After the attack on Pearl Harbor, and the US's entry into the war, he had changed into his RAF uniform and packed his civilian dress clothes away, so this trunk had been packed in December 1941. He and his wife had opened it from time to time to add mothballs and a note about the circumstances.

When he died, his wife had predeceased him. Most of the valauble family possessions he had distributed to his children in Australia and everything left had been sent to our local auction.

I gave the clothes and the note to our county's museum. I kept the trunk.

The seventh trunk was too large to go through our loft hatch. I looked at it closely to see whether it could be dismantled and reassembled in the loft. As I examined it I found a small tarnished plaque. With a few minutes polishing it read "Packard Car Inc.". The trunk had been an extra for a 1920s Packard, to be carried on the trunk rack that had been a feature of Packards in the 1920s and early 1930s.

I contacted a club for pre-war American Cars and asked if anyone wanted a Packard trunk.
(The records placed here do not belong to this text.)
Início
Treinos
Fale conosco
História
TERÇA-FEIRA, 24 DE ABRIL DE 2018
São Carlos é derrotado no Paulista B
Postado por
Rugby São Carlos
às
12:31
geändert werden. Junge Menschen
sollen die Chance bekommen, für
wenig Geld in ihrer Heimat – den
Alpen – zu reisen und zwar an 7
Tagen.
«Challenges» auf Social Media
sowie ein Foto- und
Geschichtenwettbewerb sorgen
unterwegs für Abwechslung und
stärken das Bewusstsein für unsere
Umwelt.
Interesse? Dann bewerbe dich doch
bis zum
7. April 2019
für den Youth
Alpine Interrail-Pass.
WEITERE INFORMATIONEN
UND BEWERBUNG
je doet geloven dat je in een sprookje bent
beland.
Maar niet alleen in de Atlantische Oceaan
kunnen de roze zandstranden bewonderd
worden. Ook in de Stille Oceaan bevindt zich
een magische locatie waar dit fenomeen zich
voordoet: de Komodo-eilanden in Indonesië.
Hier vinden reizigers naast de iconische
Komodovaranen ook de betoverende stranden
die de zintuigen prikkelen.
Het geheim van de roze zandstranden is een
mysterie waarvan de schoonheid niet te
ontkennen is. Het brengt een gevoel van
An excited Packard owner rang me and eventually drove 150 miles to see the trunk. Not only did it fit the year and model of his Packard but it was the correct colour. I wanted to give it to him - free, but he insisted on giving me ten pounds - the amount I had paid for all seven trunks.

Og
 
My parents died young, and I never met 3 of my grandparents. In grad school one of my projects involved my genealogy, and I couldnt do it because I knew nothing.
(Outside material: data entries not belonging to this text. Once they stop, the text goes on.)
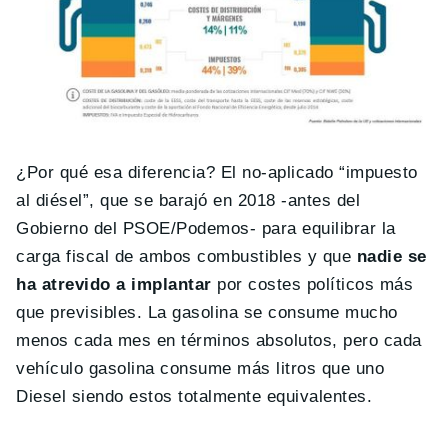
¿Por qué esa diferencia? El no-aplicado “impuesto
al diésel”, que se barajó en 2018 -antes del
Gobierno del PSOE/Podemos- para equilibrar la
carga fiscal de ambos combustibles y que
nadie se
ha atrevido a implantar
por costes políticos más
que previsibles. La gasolina se consume mucho
menos cada mes en términos absolutos, pero cada
vehículo gasolina consume más litros que uno
Diesel siendo estos totalmente equivalentes.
Later I became interested in genealogy and collected large amounts of information, documents, photographs, artifacts, etc. Recently an 1860 diary came into my posession, that illuminated the life of one ancestor when she was 16 years old. It includes a detailed description of her physical appearance, extensive quotes, and many of her daily activities.

But the greatest mystery was my mother's father. She never met him and had no idea who he was. Her mother concealed his identity. I assumed she was a love-child. And I assumed she had a strong dose of hispanic blood because of her coloring and physical characteristics.

I found her father. Our home sat across the street from a cemetery. In this cemetery I found his grave. He died young. I found her parents marriage record. My mother was 2 years older than she thought she was. I even located a woman who was at the wedding. She knew my grandfather, she thought he was okay, and my grandparents divorced soon after the wedding because " Agnes and Arthur just didnt get along." Both remarried. I located a 1st cousin of mine, who is his grand-daughter, and she sent me several photographs of him, plus photos of his parents, etc.

My mother wasnt Mexican, she was Indian-Swiss. The Indian, Cherokee, was on her mother's side. My Cherokee ancestor came to Florida to fight the Seminole, and settled here. He actually had a farm adjacent to a Seminole community, way out in the boonies. Seminoles are really Creek, and there was a lot of bad blood between Cherokee and Creek in the old days.